Extracted records

- - -

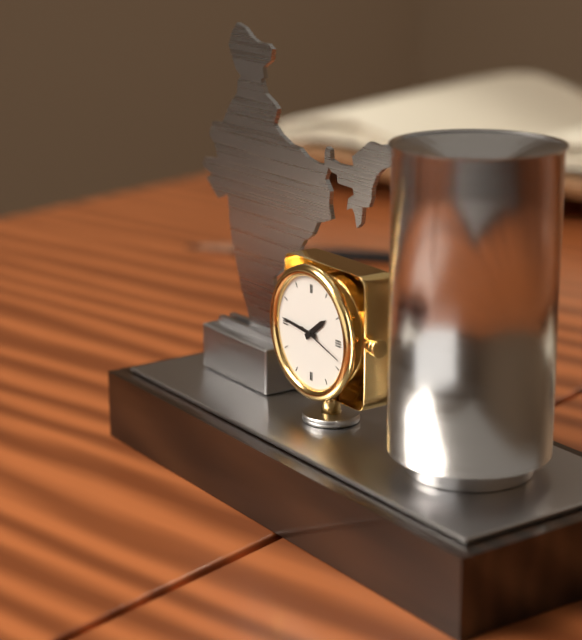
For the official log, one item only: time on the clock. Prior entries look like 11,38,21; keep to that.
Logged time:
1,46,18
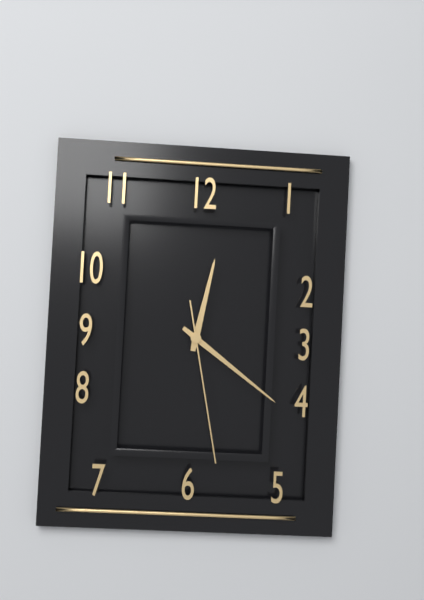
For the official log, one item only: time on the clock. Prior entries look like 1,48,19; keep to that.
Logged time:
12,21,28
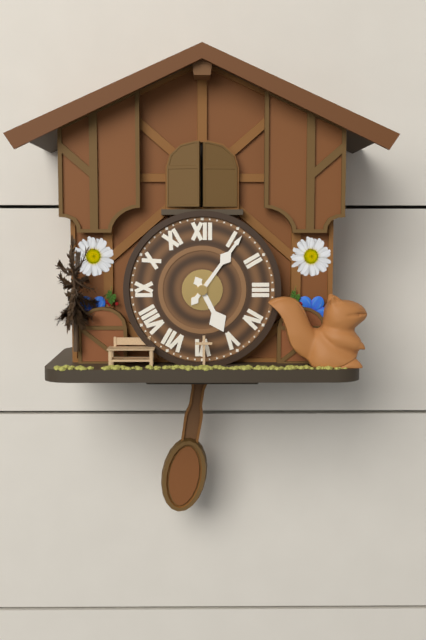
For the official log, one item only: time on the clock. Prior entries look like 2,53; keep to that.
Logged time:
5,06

- - -

# Exercise prompt:
Reproduce all of the records above word for word, omitting the pictures from the answer.

# Full response:
For the official log, one item only: time on the clock. Prior entries look like 11,38,21; keep to that.
Logged time:
1,46,18
For the official log, one item only: time on the clock. Prior entries look like 1,48,19; keep to that.
Logged time:
12,21,28
For the official log, one item only: time on the clock. Prior entries look like 2,53; keep to that.
Logged time:
5,06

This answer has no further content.